Thursday, October 31, 2013

Obamacare and Big Lies

Tuesday, I was charitable toward Obama.  Yes, I do that on occasion.  I left the door open to the possibility he was not lying when he said on numerous occasions from 2009 to 2012 that if we like our health plans, we can keep them:

This means one of two things – Obama willfully told us a Big Lie about Obamacare supposedly letting us keep our health insurance plans, or he is so clueless and detached that he did not know what his own signature law and his own administration was doing.  If he was that clueless and really cares about the situation, he will soon come out and insist that Obamacare be administered so that his promise will be somehow, in a fashion, kept.

Well, yesterday we found out Obama’s response to insurance cancellations and other Obamacare problems – doubling down on Big Lies.  And that in turn lets us know he was lying in the first place.

I heard so many lies from Obama and Sebelius and allies yesterday, I cannot even pretend to be able to keep up with them.  But that is part of the Big Lie technique, to tell lies over and over until they become common “knowledge”.
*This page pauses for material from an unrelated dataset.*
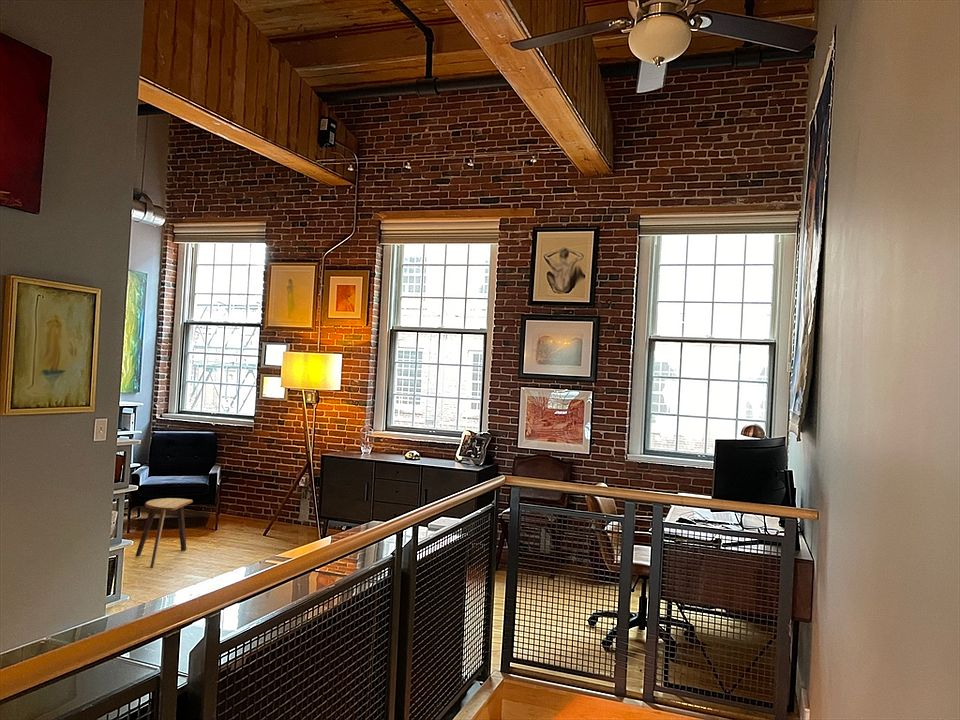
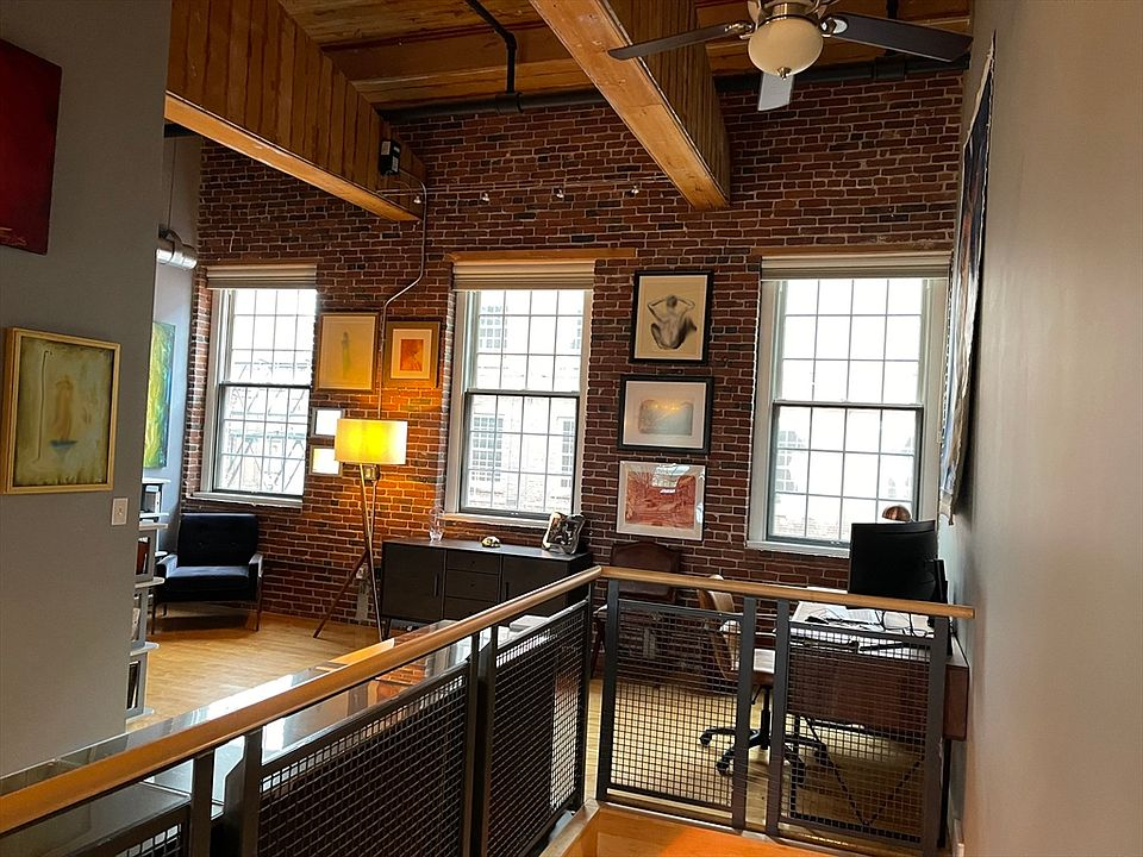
- stool [134,497,194,568]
One big whopper told by Obama himself is that what the insurance cancellations really were was transitioning people from inferior plans into better plans.  Lie.  And one repeated by Obama’s hacks.  David Frum’s (well deserved) experience is typical:

Now our protagonist has become “one of the hundreds of thousands of people whose insurance coverage was canceled for not complying with the terms of the Affordable Care Act,” the euphemism for ObamaCare. “As a result, not only will I pay more, but I have had to divert many otherwise useful hours to futzing around with websites and paperwork.”
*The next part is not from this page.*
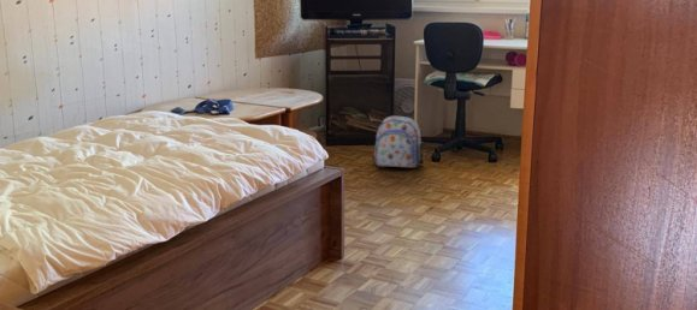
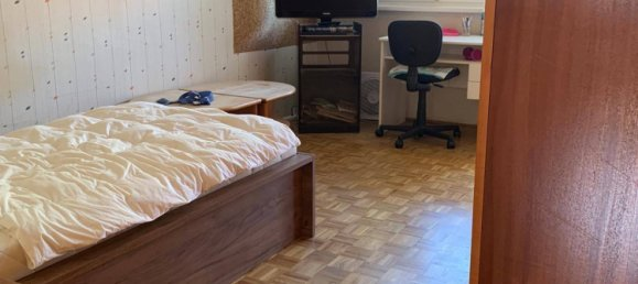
- backpack [371,114,425,169]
Before ObamaCare, he paid $668 a month for a high-deductible plan. He actually managed to get through to his “state” exchange (he lives in the District of Columbia) and price a more or less comparable plan. It’s $865 a month, and the deductibles are higher, by $600 within the plan’s network and $1,200 without. By our calculations that means he will pay $2,364 more a year in premiums, and a total of $4,164 more if he maxes out on the deductibles.
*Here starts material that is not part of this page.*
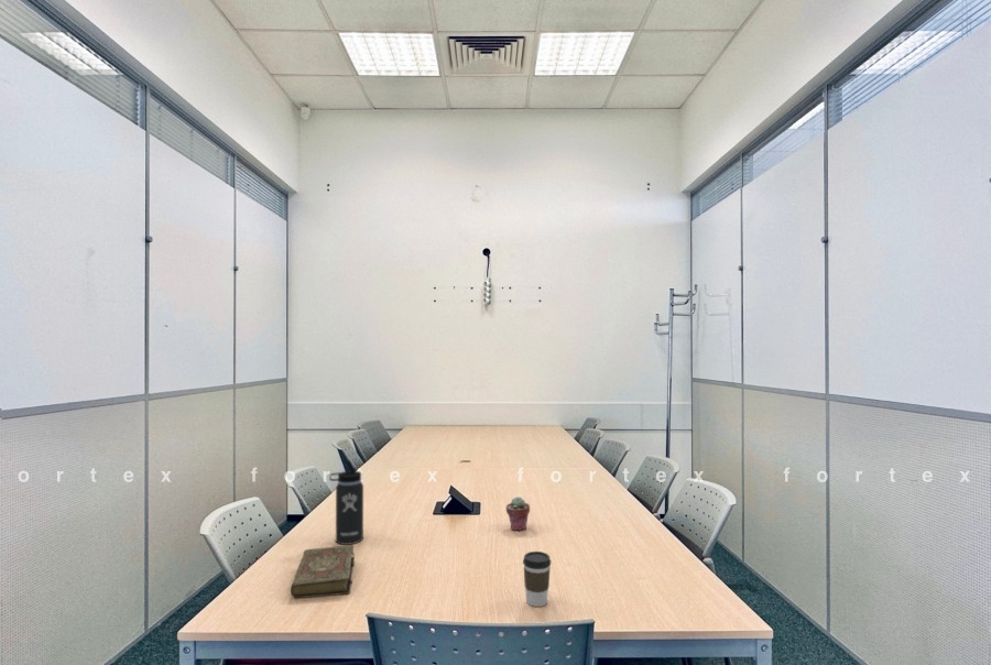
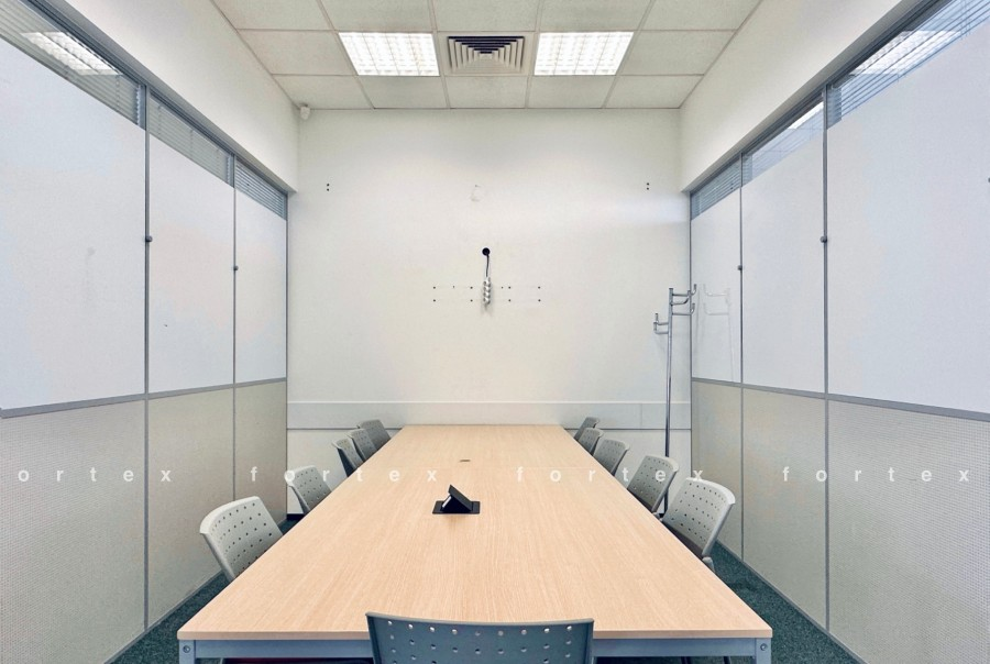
- potted succulent [505,495,531,532]
- thermos bottle [328,459,364,546]
- book [290,544,356,599]
- coffee cup [522,550,552,608]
In other words, higher premiums and higher deductibles.  (But, but Obama told us premiums would go down!)  That’s what most of those who are dealing with cancellations are facing.  And the cancellations are not the insurance companies’ fault as Obama and allies would have us think.  The cancellations are caused by Obamacare and the Obama Regime’s writing of the Obamacare regs as reported by (even) NBC.  And that can’t be blamed on Republicans either.  Yes, Democrats are doing that as well.

I could go on.  But again, that Obama and allies’ response to  health plan cancellations is to tell Big Lies pretty much proves that “If you like your plan, you can keep your plan” was a Big Lie in the first place.  And now, even the Washington Post’s fact checker agrees, with 4 Pinocchios no less.

But, of course, that Big Lie was necessary to pass Obamacare and re-elect Obama.